Я прислушивалась к его тяжелому дыханию. Тарен молчал, и, вдруг, плотину прорвало:
— Дара, я никогда не видел маму. Она умерла при родах.
«Ты! Убил. ЕЕ…», — слова отдавались эхом внутри.
— Моя сила медленно убивала ее, пока я был в утробе. Сорес пытался помочь. Он все испробовал. Проводил новые эксперименты. Моя темная сила поглощала ее энергию… При родах она была сильно ослаблена, и речь о ее жизни уже не стояла. Сорес сделал все возможное, чтобы спасти меня. Лучше бы я умер. Моя жизнь взамен ее! Но, об этом речи уже не шло. Все было предрешено, — он снова замолчал, переводя дыхание, и прикрыв глаза. Раньше он никому не изливал душу.
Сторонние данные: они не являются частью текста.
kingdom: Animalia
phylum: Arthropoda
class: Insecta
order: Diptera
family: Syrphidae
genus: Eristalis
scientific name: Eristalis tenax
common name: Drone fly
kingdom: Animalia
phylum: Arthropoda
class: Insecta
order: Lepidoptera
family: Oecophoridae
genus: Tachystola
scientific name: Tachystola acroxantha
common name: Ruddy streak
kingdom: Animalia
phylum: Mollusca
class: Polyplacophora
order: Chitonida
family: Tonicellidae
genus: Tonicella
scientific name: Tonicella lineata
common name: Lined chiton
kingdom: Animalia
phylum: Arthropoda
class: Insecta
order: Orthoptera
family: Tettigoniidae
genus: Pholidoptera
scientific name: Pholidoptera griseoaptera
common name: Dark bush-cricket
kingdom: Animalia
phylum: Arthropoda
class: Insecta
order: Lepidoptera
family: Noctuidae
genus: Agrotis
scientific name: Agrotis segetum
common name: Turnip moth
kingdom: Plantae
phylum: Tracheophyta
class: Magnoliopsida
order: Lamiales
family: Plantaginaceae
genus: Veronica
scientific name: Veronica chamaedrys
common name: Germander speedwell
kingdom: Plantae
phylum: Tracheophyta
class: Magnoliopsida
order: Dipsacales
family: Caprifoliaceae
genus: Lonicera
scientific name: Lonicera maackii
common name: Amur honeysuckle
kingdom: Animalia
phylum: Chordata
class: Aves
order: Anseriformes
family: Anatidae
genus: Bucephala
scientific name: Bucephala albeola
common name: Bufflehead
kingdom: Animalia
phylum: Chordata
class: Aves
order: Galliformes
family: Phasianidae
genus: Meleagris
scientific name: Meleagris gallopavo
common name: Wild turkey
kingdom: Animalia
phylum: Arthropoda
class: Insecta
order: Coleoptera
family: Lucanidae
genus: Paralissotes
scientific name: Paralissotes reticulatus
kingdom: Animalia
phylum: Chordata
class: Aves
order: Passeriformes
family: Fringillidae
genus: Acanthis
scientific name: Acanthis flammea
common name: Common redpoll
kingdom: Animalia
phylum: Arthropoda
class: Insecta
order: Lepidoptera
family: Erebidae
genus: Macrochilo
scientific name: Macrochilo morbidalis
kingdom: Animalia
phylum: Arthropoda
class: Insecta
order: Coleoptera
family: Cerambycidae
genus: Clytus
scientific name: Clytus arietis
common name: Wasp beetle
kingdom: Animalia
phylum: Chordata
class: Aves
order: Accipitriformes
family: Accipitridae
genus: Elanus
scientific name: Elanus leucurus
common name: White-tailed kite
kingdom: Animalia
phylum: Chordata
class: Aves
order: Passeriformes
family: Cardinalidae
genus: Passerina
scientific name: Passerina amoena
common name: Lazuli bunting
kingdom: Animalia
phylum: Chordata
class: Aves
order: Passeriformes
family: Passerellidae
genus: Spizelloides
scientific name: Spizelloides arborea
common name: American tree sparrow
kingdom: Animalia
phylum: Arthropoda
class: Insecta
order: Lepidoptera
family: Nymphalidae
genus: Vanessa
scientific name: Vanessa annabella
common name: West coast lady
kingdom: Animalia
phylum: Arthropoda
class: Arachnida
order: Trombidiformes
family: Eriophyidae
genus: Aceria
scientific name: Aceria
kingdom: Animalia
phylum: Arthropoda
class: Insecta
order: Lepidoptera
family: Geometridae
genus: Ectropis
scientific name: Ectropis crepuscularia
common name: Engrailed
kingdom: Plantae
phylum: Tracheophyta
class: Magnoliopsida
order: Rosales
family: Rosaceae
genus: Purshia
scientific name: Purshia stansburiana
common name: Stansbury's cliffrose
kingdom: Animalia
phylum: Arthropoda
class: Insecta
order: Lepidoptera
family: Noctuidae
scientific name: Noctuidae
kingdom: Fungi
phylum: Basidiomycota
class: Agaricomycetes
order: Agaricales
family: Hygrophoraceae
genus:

Перед глазами теперь плыли строчки рваного дрожащего почерка, ослабленного человека. Отец устроил обыск в его комнате и отнял письмо после смерти Грея — мысленно Тарен всегда называл свою собаку по имени, хотя она и прожила с ним короткие полтора месяца, он успел к ней крепко привязаться. Как много значила для маленького одинокого мальчика собака — его единственный лучший друг. А короткое мамино письмо он помнил наизусть.
«Тарен, я люблю тебя. Больше жизни. Не смей винить себя в моей смерти. Это мое решение. Я хочу, чтобы ты жил».
— Алые Розаринды, так похожие на ваши розы, — ее любимые цветы, — вдруг он продолжил говорить и с тоскливой нежностью посмотрел на кроваво— черные цветы.
Я проследила за его взглядом и уставилась на удивительно красивые черно— багряные розы. Я пыталась не дать воли слезам, шире моргать, подавить комок в горле.
— Мне было десять. Мы гуляли с Соресом в лесу, и я увидел бездомного облезлого щенка с переломанной лапой. Сорес всегда был добр ко мне. По— своему, он был для меня самым близким человеком и заменил мне, и отца, и маму. Он был моим наставником и учителем. Сорес уговорил отца разрешить мне оставить щенка. Вместе мы его выходили и вылечили, — еще одна тяжелая пауза.
— Дара, ты, наверное, уже догадалась, у меня произошла инициация, как говорит Сорес. Проснулась спрятанная сила. Сорес предполагает, что толчком послужили мои чувства. Тьма вышла наружу.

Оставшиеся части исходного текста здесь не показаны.